For agencies to have any chance to keep control of their data management futures, they must either develop their own cadre of data management experts (build their own in-house NISTs) or turn to computer experts like me. As an industry insider, I know how to build the critical questionnaires, and help agencies do evaluations. Now, because of NIST, I must stop my work advancing the practice of high quality, enterprise wide database and return to the highly lucrative, but completely wasteful practice of doing useless, unnecessary DBMS features selection and evaluation work.
Because of NIST's plans, agencies must put their plans for easily understood and exchangeable scientific databases on hold. Because of NIST's plans, the critical underpinnings for the new U.S. Weather modernization program (hundreds of millions of dollars already spent) will be ripped away. Because of NIST's plans, the technology basis for the replacement system for the Army Reserve System will be crippled.
No longer will DBMSs be commodities. Slower, more difficult and more expensive procurements, along with data incompatibilities, crippled project missions will return.
Even though I can now dust off my special DBMS courses, can count on contracts for data conversions and complete program rewrites, I find such work empty because it only addresses evaluations, conversions, and program rewrites where none are now needed. The real work that satisfies me is using sophisticated DBMS features that were defined through standards, available to all to implement because of their ANSI public domain characteristic, and were guaranteed to work the same way through NIST conformance and certification.
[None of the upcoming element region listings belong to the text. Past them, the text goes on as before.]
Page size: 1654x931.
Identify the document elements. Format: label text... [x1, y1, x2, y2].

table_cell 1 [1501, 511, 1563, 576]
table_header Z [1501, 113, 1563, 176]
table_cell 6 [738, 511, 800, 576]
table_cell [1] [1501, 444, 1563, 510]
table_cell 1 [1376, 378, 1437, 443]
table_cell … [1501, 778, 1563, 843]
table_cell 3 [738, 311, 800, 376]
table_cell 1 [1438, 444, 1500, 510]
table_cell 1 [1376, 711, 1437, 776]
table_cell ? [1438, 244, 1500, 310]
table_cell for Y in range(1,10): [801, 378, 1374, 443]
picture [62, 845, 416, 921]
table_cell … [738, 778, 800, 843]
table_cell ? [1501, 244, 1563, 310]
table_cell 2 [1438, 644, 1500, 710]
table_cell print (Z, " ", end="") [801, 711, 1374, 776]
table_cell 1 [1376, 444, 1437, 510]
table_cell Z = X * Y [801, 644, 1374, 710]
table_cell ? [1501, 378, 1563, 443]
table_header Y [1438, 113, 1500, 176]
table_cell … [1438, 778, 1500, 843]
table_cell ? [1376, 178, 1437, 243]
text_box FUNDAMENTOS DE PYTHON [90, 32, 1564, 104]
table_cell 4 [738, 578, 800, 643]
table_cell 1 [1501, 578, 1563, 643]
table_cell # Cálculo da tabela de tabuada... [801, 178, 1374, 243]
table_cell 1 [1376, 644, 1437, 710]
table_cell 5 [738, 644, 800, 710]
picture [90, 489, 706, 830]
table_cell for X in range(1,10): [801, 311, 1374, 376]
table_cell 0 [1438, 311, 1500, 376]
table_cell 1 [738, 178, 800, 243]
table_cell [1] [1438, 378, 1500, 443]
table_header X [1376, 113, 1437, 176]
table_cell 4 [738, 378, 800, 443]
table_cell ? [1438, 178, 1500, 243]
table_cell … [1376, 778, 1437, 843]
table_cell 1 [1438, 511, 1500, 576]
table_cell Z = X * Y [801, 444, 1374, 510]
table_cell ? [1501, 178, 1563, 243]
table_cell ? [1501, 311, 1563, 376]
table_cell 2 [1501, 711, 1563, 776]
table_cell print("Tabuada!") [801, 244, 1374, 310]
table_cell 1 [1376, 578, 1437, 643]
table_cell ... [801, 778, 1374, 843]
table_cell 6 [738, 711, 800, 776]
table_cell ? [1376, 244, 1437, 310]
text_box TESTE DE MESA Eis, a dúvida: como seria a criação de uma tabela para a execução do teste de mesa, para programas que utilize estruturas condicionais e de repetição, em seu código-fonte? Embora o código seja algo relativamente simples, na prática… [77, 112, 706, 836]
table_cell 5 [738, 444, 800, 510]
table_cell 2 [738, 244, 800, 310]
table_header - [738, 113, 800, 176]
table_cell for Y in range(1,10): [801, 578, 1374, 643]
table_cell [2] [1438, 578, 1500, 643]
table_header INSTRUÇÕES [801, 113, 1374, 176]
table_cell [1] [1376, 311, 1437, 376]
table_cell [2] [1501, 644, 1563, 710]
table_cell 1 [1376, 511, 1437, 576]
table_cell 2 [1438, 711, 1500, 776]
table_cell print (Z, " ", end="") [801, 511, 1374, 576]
Because of NIST's plans, all this quality work will soon be gone. In its place will be hundreds of consultants earning $100 thousand or more doing the useless work "old" NIST had previously obviated. And, by my calculations, "new" NIST's projected annual savings of $700,000 will be replaced by annual Agency consulting contracts costing upwards to $20 million! If that's efficiency in government, thanks, but no thanks.
Mike Gorman is an expert on the content of this article because he has been involved in database activities for almost thirty years. During that time Mr. Gorman has been a database teacher, vendor, an evaluator, designer/developer, and consultant to both Government and industry. Mr. Gorman has taught and lectured in Graduate schools. During this time frame he also placed data management software and designed and developed database applications for over 35 Federal Agencies. Mr. Gorman has consulted with and been lead designer on a number of critical database applications for US and world wide corporations. He also published four text books, and finally, is an officer of X3H2, the Database Languages Committee which standardizes the ANSI/SQL language. Mr. Gorman has participated in X3H2's data management standards work for the past 18 years.